[Collected data]
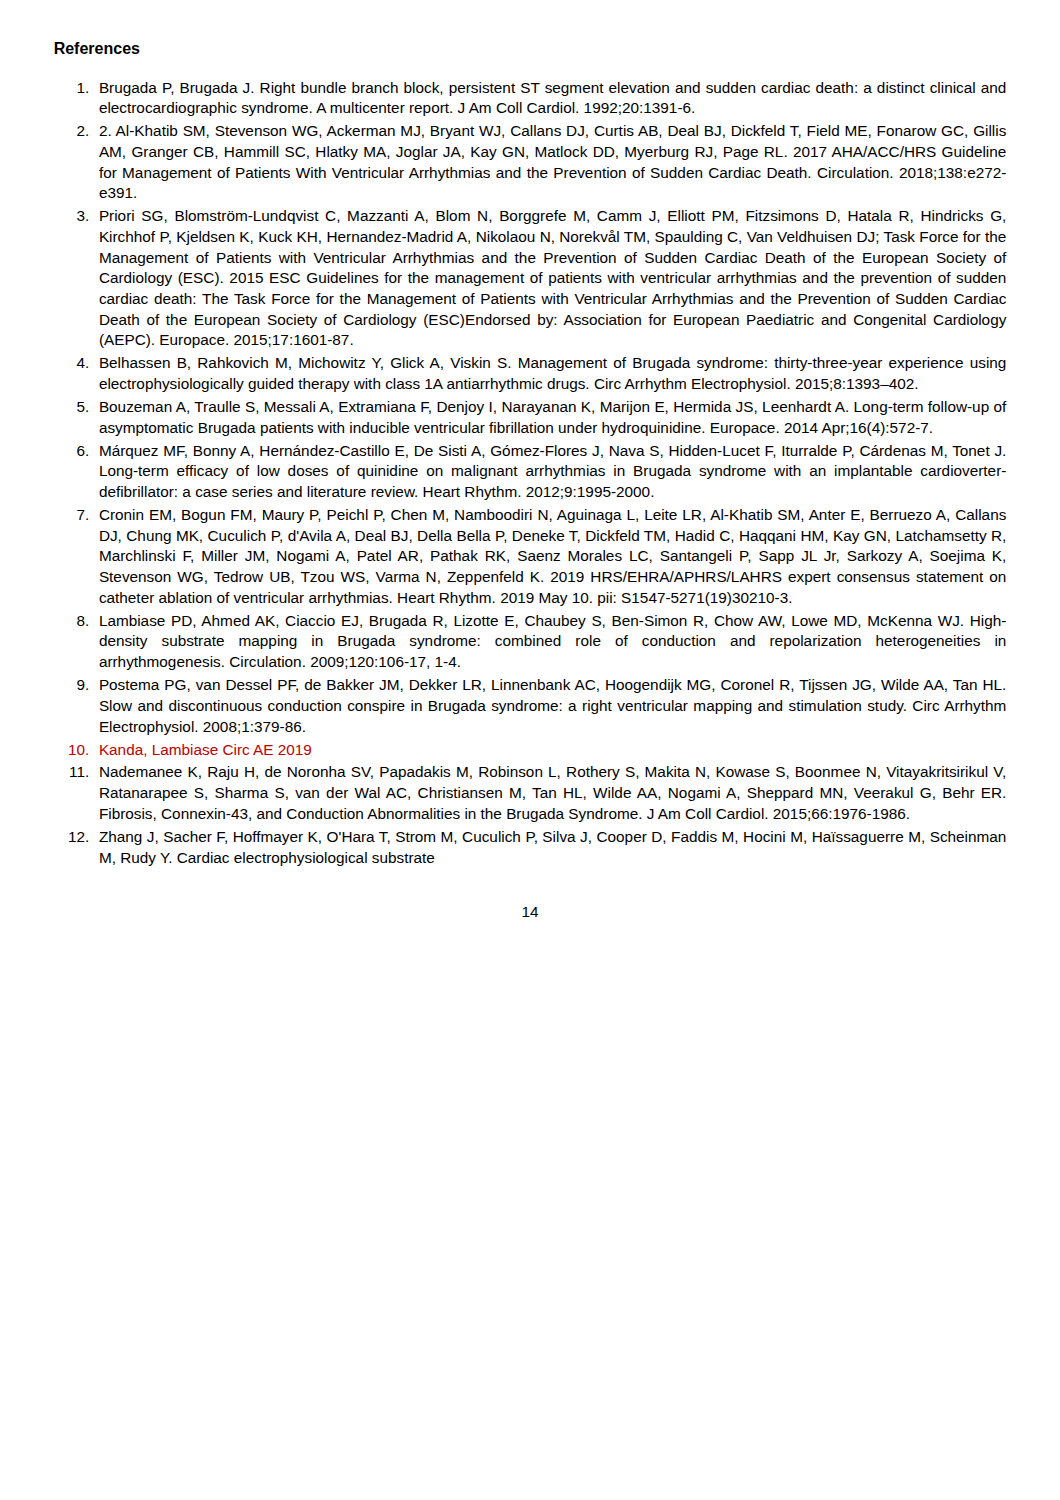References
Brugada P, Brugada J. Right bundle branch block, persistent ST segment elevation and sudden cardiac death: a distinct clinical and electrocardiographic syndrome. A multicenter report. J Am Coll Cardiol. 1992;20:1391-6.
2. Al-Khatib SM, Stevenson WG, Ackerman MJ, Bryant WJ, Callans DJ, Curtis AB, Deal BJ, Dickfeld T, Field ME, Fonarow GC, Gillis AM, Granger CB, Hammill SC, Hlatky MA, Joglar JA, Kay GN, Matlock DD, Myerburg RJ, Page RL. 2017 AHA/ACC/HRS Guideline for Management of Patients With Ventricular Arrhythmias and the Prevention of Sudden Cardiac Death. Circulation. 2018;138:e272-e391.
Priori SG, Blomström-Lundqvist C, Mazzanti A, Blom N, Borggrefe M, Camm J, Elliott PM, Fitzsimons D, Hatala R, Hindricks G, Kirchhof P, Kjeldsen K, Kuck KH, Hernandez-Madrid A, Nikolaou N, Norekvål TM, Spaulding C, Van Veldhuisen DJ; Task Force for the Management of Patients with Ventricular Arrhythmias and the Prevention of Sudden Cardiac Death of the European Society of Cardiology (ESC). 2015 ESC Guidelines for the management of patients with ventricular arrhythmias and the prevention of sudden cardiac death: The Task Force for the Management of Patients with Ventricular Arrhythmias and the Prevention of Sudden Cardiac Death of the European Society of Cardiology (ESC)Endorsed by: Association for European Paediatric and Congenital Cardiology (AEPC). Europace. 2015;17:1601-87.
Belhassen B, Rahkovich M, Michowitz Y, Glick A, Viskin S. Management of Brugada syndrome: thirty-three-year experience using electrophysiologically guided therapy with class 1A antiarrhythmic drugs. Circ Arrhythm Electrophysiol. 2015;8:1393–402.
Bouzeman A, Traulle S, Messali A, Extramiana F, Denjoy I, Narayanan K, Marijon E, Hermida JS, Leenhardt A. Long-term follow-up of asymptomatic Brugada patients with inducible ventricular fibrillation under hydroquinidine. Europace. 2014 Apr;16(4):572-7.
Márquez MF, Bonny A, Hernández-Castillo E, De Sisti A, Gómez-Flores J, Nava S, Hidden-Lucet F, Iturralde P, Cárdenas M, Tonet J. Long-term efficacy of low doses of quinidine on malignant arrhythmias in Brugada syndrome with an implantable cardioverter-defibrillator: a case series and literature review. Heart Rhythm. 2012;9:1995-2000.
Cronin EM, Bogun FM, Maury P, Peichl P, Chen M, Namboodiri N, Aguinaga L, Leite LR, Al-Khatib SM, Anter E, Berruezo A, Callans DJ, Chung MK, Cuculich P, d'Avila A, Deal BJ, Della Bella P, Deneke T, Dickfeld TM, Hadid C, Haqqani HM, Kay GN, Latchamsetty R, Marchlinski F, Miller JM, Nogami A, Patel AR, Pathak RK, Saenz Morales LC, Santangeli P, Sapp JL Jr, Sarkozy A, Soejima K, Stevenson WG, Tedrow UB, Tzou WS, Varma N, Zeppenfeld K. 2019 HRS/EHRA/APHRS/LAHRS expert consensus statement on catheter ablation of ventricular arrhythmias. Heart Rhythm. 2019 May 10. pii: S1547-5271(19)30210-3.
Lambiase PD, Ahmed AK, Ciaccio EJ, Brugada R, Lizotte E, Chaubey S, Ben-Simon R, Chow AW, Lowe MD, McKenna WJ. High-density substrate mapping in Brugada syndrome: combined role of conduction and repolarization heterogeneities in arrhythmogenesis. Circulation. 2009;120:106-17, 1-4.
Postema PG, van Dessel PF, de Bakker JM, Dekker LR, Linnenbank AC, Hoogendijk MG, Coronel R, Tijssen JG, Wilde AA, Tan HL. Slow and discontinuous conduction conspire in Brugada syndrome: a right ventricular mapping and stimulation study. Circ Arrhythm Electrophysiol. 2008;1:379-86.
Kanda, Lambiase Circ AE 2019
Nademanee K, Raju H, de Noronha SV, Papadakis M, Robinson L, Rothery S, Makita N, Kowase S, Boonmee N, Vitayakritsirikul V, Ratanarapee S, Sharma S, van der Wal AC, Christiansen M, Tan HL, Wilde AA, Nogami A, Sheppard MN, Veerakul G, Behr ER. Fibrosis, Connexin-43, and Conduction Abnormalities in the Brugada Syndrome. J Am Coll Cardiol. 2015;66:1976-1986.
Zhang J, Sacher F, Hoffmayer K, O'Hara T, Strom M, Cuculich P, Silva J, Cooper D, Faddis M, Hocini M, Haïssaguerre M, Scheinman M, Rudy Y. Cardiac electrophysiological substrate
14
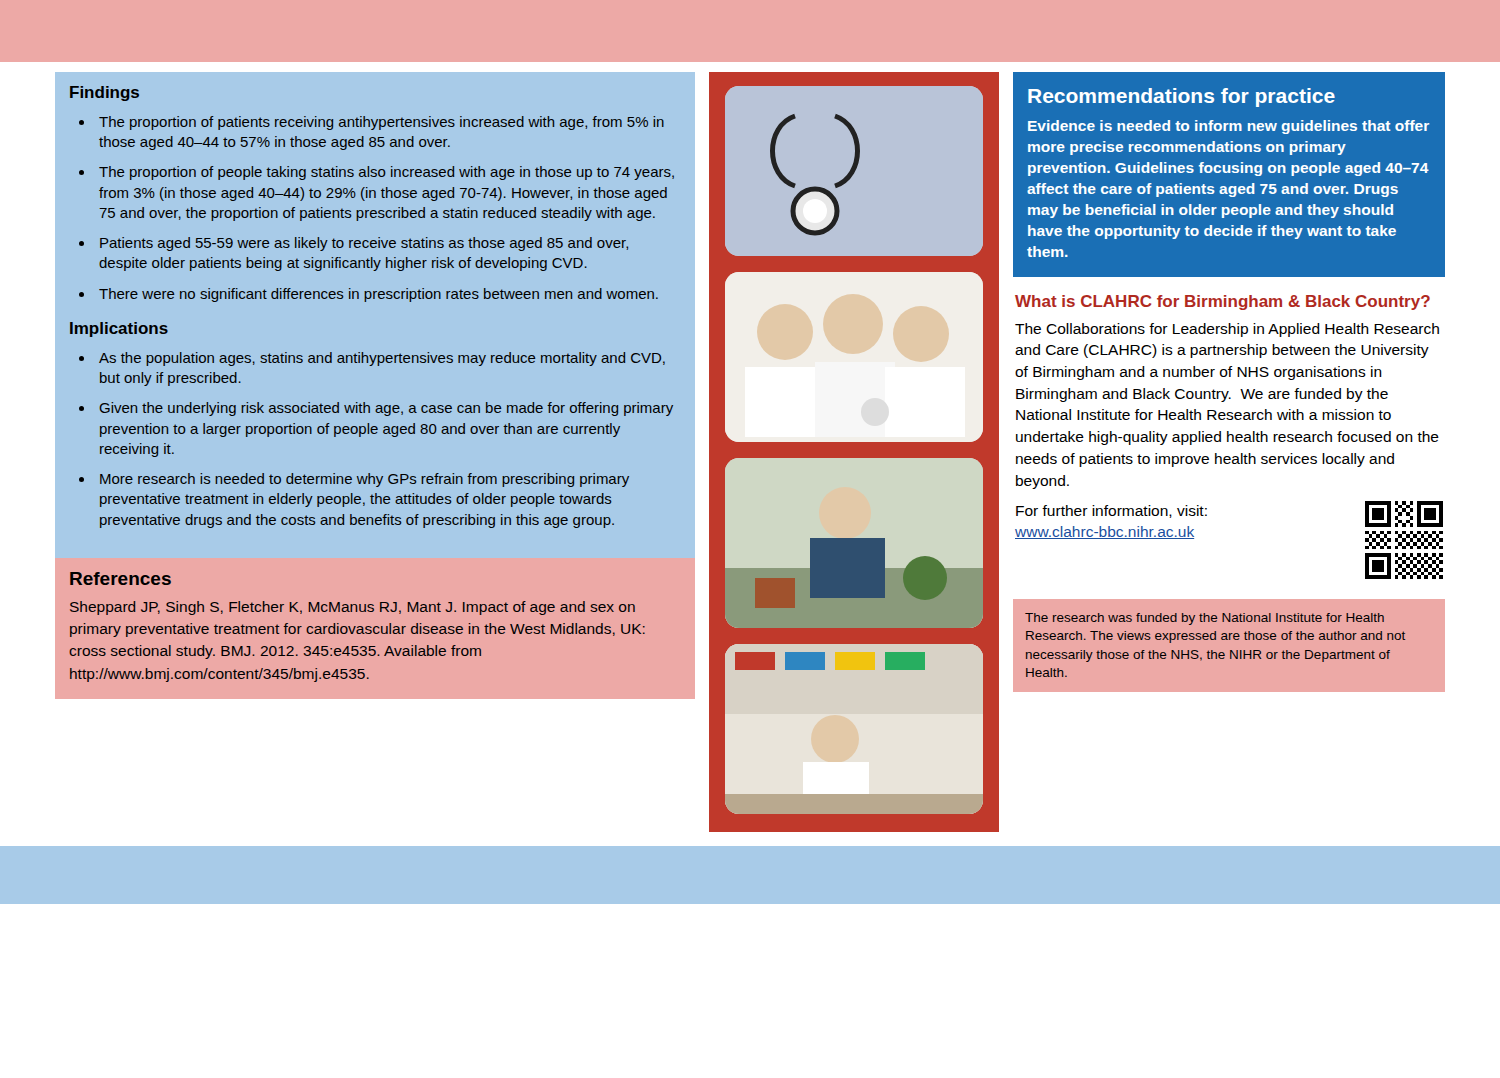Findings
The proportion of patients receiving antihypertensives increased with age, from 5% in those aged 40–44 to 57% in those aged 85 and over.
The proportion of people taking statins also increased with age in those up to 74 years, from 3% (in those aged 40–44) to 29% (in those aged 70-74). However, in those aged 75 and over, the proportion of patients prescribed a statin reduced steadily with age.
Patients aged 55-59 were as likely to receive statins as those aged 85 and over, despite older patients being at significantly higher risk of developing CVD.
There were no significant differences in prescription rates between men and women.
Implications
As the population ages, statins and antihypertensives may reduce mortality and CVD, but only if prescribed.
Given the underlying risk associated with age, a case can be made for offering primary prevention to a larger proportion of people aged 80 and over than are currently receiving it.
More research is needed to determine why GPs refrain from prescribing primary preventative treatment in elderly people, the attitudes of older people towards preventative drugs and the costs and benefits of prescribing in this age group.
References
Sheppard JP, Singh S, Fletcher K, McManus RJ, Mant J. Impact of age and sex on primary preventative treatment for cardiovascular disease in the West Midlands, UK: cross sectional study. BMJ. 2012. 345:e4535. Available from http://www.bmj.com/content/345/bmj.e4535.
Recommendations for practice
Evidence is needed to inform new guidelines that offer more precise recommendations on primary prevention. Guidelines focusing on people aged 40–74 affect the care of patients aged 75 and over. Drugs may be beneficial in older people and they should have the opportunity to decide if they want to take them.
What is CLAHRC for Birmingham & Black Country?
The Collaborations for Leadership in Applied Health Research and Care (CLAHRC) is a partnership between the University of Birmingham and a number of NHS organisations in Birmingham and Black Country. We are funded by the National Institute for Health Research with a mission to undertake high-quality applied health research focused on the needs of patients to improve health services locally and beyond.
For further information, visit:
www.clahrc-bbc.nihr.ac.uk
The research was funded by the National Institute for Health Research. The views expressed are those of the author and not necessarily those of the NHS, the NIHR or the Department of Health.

Action item – A word-for-word repetition of the data above, without pictures, is the expected answer.

Reply –
References
Brugada P, Brugada J. Right bundle branch block, persistent ST segment elevation and sudden cardiac death: a distinct clinical and electrocardiographic syndrome. A multicenter report. J Am Coll Cardiol. 1992;20:1391-6.
2. Al-Khatib SM, Stevenson WG, Ackerman MJ, Bryant WJ, Callans DJ, Curtis AB, Deal BJ, Dickfeld T, Field ME, Fonarow GC, Gillis AM, Granger CB, Hammill SC, Hlatky MA, Joglar JA, Kay GN, Matlock DD, Myerburg RJ, Page RL. 2017 AHA/ACC/HRS Guideline for Management of Patients With Ventricular Arrhythmias and the Prevention of Sudden Cardiac Death. Circulation. 2018;138:e272-e391.
Priori SG, Blomström-Lundqvist C, Mazzanti A, Blom N, Borggrefe M, Camm J, Elliott PM, Fitzsimons D, Hatala R, Hindricks G, Kirchhof P, Kjeldsen K, Kuck KH, Hernandez-Madrid A, Nikolaou N, Norekvål TM, Spaulding C, Van Veldhuisen DJ; Task Force for the Management of Patients with Ventricular Arrhythmias and the Prevention of Sudden Cardiac Death of the European Society of Cardiology (ESC). 2015 ESC Guidelines for the management of patients with ventricular arrhythmias and the prevention of sudden cardiac death: The Task Force for the Management of Patients with Ventricular Arrhythmias and the Prevention of Sudden Cardiac Death of the European Society of Cardiology (ESC)Endorsed by: Association for European Paediatric and Congenital Cardiology (AEPC). Europace. 2015;17:1601-87.
Belhassen B, Rahkovich M, Michowitz Y, Glick A, Viskin S. Management of Brugada syndrome: thirty-three-year experience using electrophysiologically guided therapy with class 1A antiarrhythmic drugs. Circ Arrhythm Electrophysiol. 2015;8:1393–402.
Bouzeman A, Traulle S, Messali A, Extramiana F, Denjoy I, Narayanan K, Marijon E, Hermida JS, Leenhardt A. Long-term follow-up of asymptomatic Brugada patients with inducible ventricular fibrillation under hydroquinidine. Europace. 2014 Apr;16(4):572-7.
Márquez MF, Bonny A, Hernández-Castillo E, De Sisti A, Gómez-Flores J, Nava S, Hidden-Lucet F, Iturralde P, Cárdenas M, Tonet J. Long-term efficacy of low doses of quinidine on malignant arrhythmias in Brugada syndrome with an implantable cardioverter-defibrillator: a case series and literature review. Heart Rhythm. 2012;9:1995-2000.
Cronin EM, Bogun FM, Maury P, Peichl P, Chen M, Namboodiri N, Aguinaga L, Leite LR, Al-Khatib SM, Anter E, Berruezo A, Callans DJ, Chung MK, Cuculich P, d'Avila A, Deal BJ, Della Bella P, Deneke T, Dickfeld TM, Hadid C, Haqqani HM, Kay GN, Latchamsetty R, Marchlinski F, Miller JM, Nogami A, Patel AR, Pathak RK, Saenz Morales LC, Santangeli P, Sapp JL Jr, Sarkozy A, Soejima K, Stevenson WG, Tedrow UB, Tzou WS, Varma N, Zeppenfeld K. 2019 HRS/EHRA/APHRS/LAHRS expert consensus statement on catheter ablation of ventricular arrhythmias. Heart Rhythm. 2019 May 10. pii: S1547-5271(19)30210-3.
Lambiase PD, Ahmed AK, Ciaccio EJ, Brugada R, Lizotte E, Chaubey S, Ben-Simon R, Chow AW, Lowe MD, McKenna WJ. High-density substrate mapping in Brugada syndrome: combined role of conduction and repolarization heterogeneities in arrhythmogenesis. Circulation. 2009;120:106-17, 1-4.
Postema PG, van Dessel PF, de Bakker JM, Dekker LR, Linnenbank AC, Hoogendijk MG, Coronel R, Tijssen JG, Wilde AA, Tan HL. Slow and discontinuous conduction conspire in Brugada syndrome: a right ventricular mapping and stimulation study. Circ Arrhythm Electrophysiol. 2008;1:379-86.
Kanda, Lambiase Circ AE 2019
Nademanee K, Raju H, de Noronha SV, Papadakis M, Robinson L, Rothery S, Makita N, Kowase S, Boonmee N, Vitayakritsirikul V, Ratanarapee S, Sharma S, van der Wal AC, Christiansen M, Tan HL, Wilde AA, Nogami A, Sheppard MN, Veerakul G, Behr ER. Fibrosis, Connexin-43, and Conduction Abnormalities in the Brugada Syndrome. J Am Coll Cardiol. 2015;66:1976-1986.
Zhang J, Sacher F, Hoffmayer K, O'Hara T, Strom M, Cuculich P, Silva J, Cooper D, Faddis M, Hocini M, Haïssaguerre M, Scheinman M, Rudy Y. Cardiac electrophysiological substrate
14
Findings
The proportion of patients receiving antihypertensives increased with age, from 5% in those aged 40–44 to 57% in those aged 85 and over.
The proportion of people taking statins also increased with age in those up to 74 years, from 3% (in those aged 40–44) to 29% (in those aged 70-74). However, in those aged 75 and over, the proportion of patients prescribed a statin reduced steadily with age.
Patients aged 55-59 were as likely to receive statins as those aged 85 and over, despite older patients being at significantly higher risk of developing CVD.
There were no significant differences in prescription rates between men and women.
Implications
As the population ages, statins and antihypertensives may reduce mortality and CVD, but only if prescribed.
Given the underlying risk associated with age, a case can be made for offering primary prevention to a larger proportion of people aged 80 and over than are currently receiving it.
More research is needed to determine why GPs refrain from prescribing primary preventative treatment in elderly people, the attitudes of older people towards preventative drugs and the costs and benefits of prescribing in this age group.
References
Sheppard JP, Singh S, Fletcher K, McManus RJ, Mant J. Impact of age and sex on primary preventative treatment for cardiovascular disease in the West Midlands, UK: cross sectional study. BMJ. 2012. 345:e4535. Available from http://www.bmj.com/content/345/bmj.e4535.
Recommendations for practice
Evidence is needed to inform new guidelines that offer more precise recommendations on primary prevention. Guidelines focusing on people aged 40–74 affect the care of patients aged 75 and over. Drugs may be beneficial in older people and they should have the opportunity to decide if they want to take them.
What is CLAHRC for Birmingham & Black Country?
The Collaborations for Leadership in Applied Health Research and Care (CLAHRC) is a partnership between the University of Birmingham and a number of NHS organisations in Birmingham and Black Country. We are funded by the National Institute for Health Research with a mission to undertake high-quality applied health research focused on the needs of patients to improve health services locally and beyond.
For further information, visit:
www.clahrc-bbc.nihr.ac.uk
The research was funded by the National Institute for Health Research. The views expressed are those of the author and not necessarily those of the NHS, the NIHR or the Department of Health.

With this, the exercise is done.